PROVIDED RECORDS -

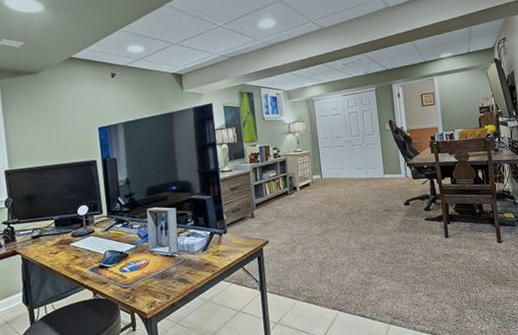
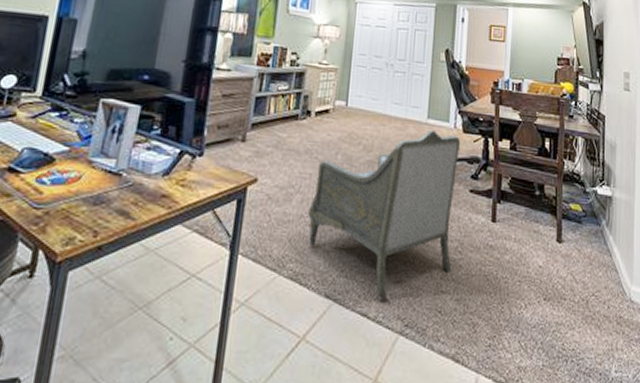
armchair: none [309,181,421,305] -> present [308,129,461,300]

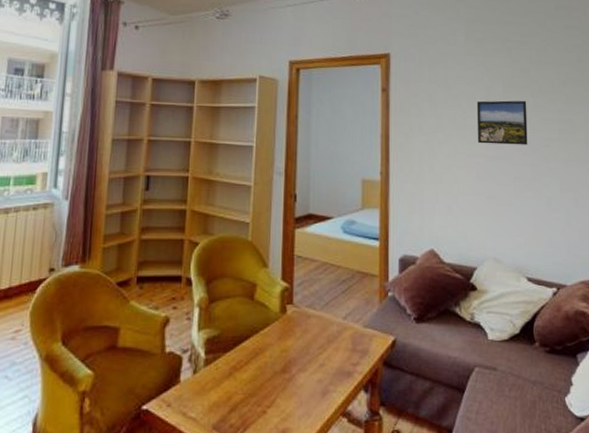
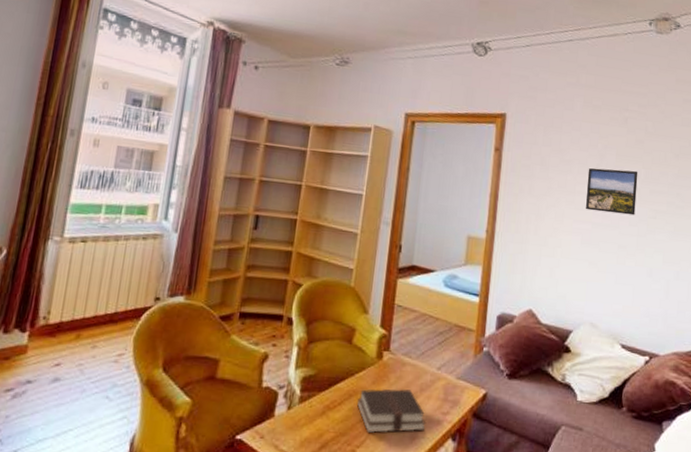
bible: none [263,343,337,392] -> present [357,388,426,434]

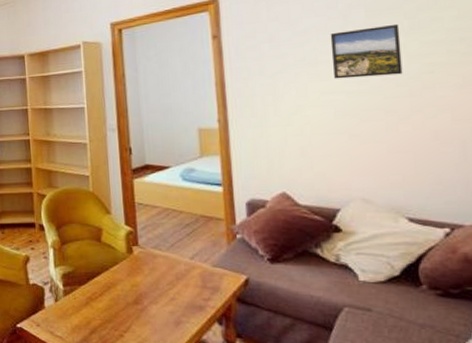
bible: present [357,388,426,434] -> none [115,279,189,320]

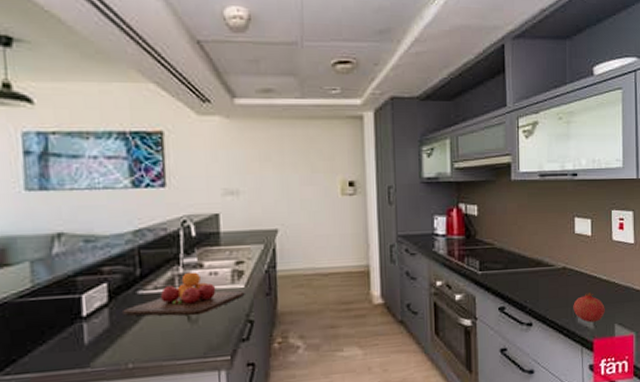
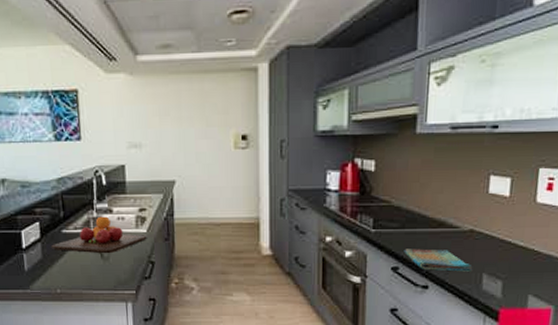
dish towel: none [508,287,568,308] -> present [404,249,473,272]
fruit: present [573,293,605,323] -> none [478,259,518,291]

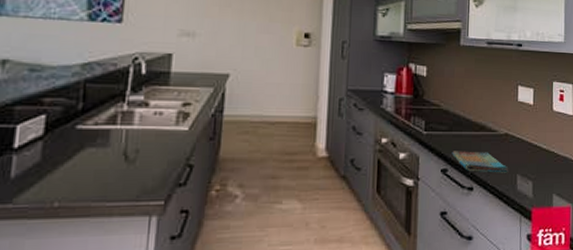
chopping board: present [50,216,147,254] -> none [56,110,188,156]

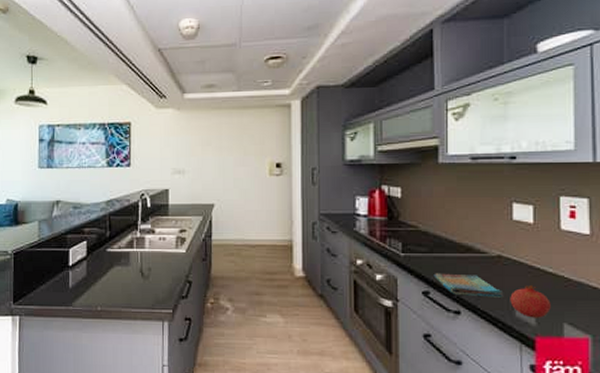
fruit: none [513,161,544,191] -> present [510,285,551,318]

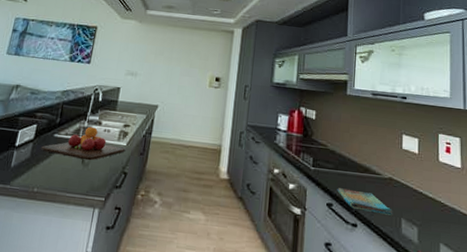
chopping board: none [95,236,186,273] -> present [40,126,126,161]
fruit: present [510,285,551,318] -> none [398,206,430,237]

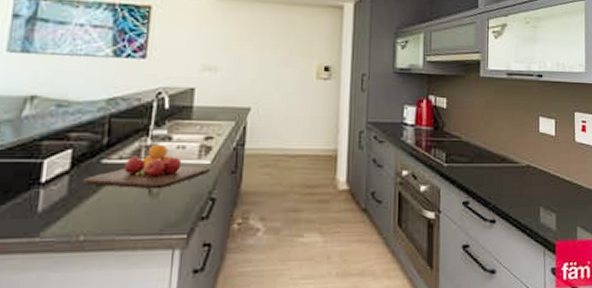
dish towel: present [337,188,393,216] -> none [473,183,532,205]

WORK REQUEST -
Leaving out only the pictures, return the material above unchanged.

COMPLETED EXERCISE -
armchair: none [309,181,421,305] -> present [308,129,461,300]

bible: none [263,343,337,392] -> present [357,388,426,434]

bible: present [357,388,426,434] -> none [115,279,189,320]

dish towel: none [508,287,568,308] -> present [404,249,473,272]
fruit: present [573,293,605,323] -> none [478,259,518,291]

chopping board: present [50,216,147,254] -> none [56,110,188,156]

fruit: none [513,161,544,191] -> present [510,285,551,318]

chopping board: none [95,236,186,273] -> present [40,126,126,161]
fruit: present [510,285,551,318] -> none [398,206,430,237]

dish towel: present [337,188,393,216] -> none [473,183,532,205]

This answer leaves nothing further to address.